A Pitt physicist has found a new way to create and move small bits of optical energy called excitons over relatively long distances, a development that could be an important step in creating semiconductors in which excitons are shuttled and controlled to form "excitonic circuits."

David Snoke, associate professor of physics and astronomy, and his research team used lasers and a type of nanoscale structure called a quantum well to direct excitons to travel several millimeters. The researchers reported their work in the Aug. 15 edition of Nature.

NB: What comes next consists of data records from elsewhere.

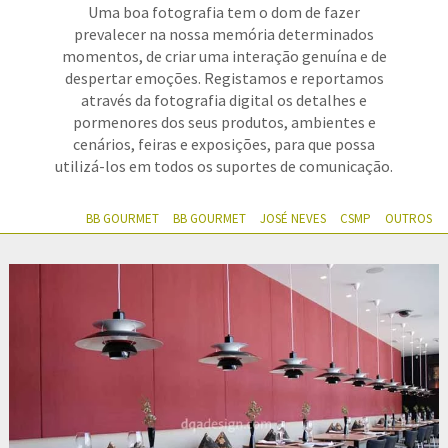
Uma boa fotografia tem o dom de fazer
prevalecer na nossa memória determinados
momentos, de criar uma interação genuína e de
despertar emoções. Registamos e reportamos
através da fotografia digital os detalhes e
pormenores dos seus produtos, ambientes e
cenários, feiras e exposições, para que possa
utilizá-los em todos os suportes de comunicação.
BB GOURMET
BB GOURMET
JOSÉ NEVES
CSMP
OUTROS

In conventional semiconductors, electrons or their absence (so-called holes) move in circuits to perform functions such as computation and storage of information. In his research, Snoke used laser light to separate an electron from an atom. The "excited" electron plus the hole remaining on the atom compose an exciton, which moves like an energy particle and could potentially carry information.

In most cases, excitons exist for only a few nanoseconds (billionths of a second) and travel only a few microns (millionths of a meter) before the electron and hole reunite and re-emit the light.

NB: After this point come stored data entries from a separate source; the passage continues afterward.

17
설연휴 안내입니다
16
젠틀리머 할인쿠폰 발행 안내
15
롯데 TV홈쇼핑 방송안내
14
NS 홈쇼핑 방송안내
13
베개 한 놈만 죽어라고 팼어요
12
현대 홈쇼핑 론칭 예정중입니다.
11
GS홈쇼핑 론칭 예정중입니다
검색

By using the quantum wells — fabricated from gallium arsenide and indium gallium arsenide by scientists at Lucent Technologies' Bell Laboratories — Snoke and his team were able to extend the amount of time the electron and hole were apart and, consequently, the distance the exciton traveled.

"A millimeter may not seem like a long distance, but with circuits now being designed on micron scales — that is, thousandths of a millimeter — a distance of a millimeter is tremendously long compared to typical circuit dimensions," said Snoke. "Therefore, the exciton particles can easily travel over the distances needed for computer circuits.

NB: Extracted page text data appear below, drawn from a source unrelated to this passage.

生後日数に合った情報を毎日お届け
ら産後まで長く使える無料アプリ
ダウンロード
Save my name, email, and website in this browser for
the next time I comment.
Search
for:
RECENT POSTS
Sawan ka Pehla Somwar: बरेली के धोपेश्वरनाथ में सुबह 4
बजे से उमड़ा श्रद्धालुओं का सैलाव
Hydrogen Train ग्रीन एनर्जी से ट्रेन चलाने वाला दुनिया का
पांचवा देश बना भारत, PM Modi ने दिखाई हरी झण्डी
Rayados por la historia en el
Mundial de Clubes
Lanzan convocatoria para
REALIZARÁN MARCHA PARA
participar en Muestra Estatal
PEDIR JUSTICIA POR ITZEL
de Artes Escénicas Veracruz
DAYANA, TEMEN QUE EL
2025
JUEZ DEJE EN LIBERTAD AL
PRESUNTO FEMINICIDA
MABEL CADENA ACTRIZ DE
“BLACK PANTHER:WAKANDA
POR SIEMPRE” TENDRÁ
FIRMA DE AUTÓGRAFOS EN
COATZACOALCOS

"These results open up the possibility of using excitonic signals to carry information just as an electronic charge is currently used," said Snoke. "Today's computer technology is based on sending electronic charges from place to place to carry information. Our new experiments may open up the possibility of 'excitonics' as a new way of sending information."

According to Snoke, previous experiments at Pitt have already shown that it is possible to apply a force on excitons to move them from one place to another using either pressure or an electric field. Given Snoke's recent results, the possibility now exists for excitonic circuits in which excitons are routed from one place to another.

The Pitt research project is supported by the National Science Foundation (NSF) and the U.S. Department of Energy.